◆ TO DO: In the listing below, locate the lines that hold the string "château". Copy those lines.
:: INPUT DATA
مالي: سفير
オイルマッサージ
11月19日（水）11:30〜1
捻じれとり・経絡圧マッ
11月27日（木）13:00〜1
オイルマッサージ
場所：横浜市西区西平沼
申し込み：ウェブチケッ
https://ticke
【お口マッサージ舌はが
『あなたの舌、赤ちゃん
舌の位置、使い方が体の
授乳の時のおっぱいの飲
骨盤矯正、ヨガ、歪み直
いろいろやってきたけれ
::::
:: INPUT DATA
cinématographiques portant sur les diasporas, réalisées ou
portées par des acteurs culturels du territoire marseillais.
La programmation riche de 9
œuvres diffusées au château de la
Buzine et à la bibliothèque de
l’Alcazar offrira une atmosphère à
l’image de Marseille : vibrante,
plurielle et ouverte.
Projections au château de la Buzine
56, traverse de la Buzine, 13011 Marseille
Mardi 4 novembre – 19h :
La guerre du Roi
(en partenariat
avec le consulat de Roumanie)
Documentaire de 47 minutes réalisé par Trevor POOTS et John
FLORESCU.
::::
:: INPUT DATA
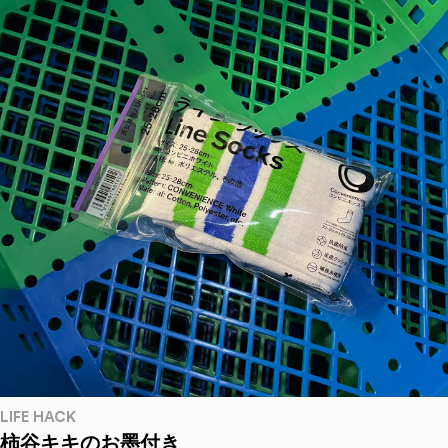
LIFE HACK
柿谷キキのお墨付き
::::
◆ ANSWER TO THE EXERCISE:
œuvres diffusées au château de la
Projections au château de la Buzine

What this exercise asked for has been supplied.